* PROMPT
Render the part of the items that opens with the line containing "Around what value" and closes with the line containing "tx_index_43" as a Markdown table with the columns Row and Line, one numbered row per line, skipping blank lines and leaving out the pictures.

* SOURCE MATERIAL
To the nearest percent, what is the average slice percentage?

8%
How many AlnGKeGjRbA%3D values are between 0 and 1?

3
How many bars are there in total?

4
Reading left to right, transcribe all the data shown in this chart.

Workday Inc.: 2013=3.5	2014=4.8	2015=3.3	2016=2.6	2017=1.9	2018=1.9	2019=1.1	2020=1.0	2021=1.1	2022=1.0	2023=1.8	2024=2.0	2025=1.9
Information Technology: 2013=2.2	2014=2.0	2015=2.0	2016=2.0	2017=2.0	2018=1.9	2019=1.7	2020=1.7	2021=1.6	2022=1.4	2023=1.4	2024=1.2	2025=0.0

...

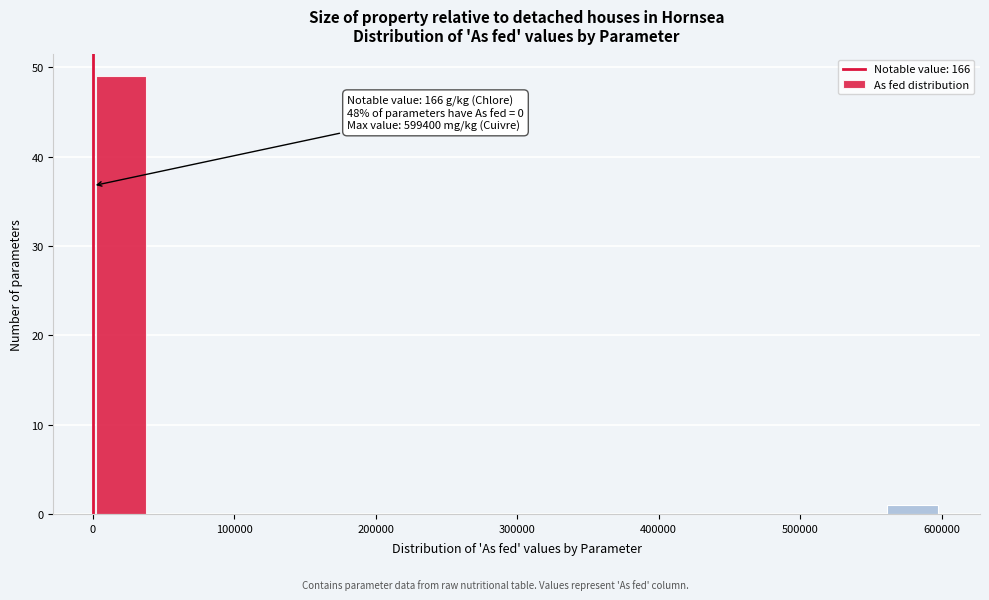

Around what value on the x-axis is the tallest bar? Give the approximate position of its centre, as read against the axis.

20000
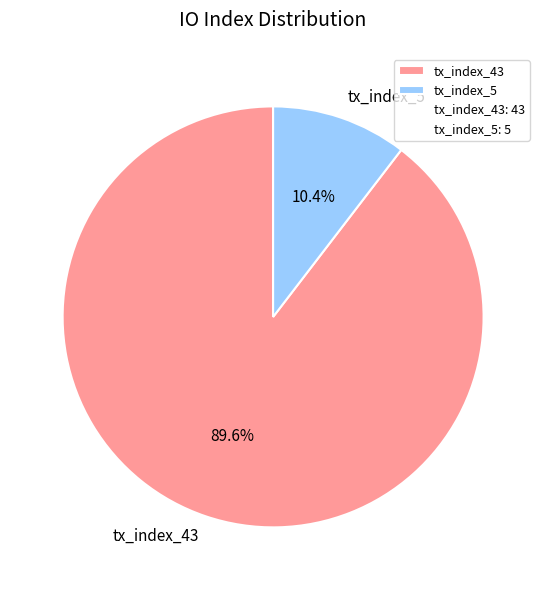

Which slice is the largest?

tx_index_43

* ANSWER SECTION
| Row | Line |
|---|---|
| 1 | Around what value on the x-axis is the tallest bar? Give the approximate position of its centre, as read against the axis. |
| 2 | 20000 |
| 3 | Which slice is the largest? |
| 4 | tx_index_43 |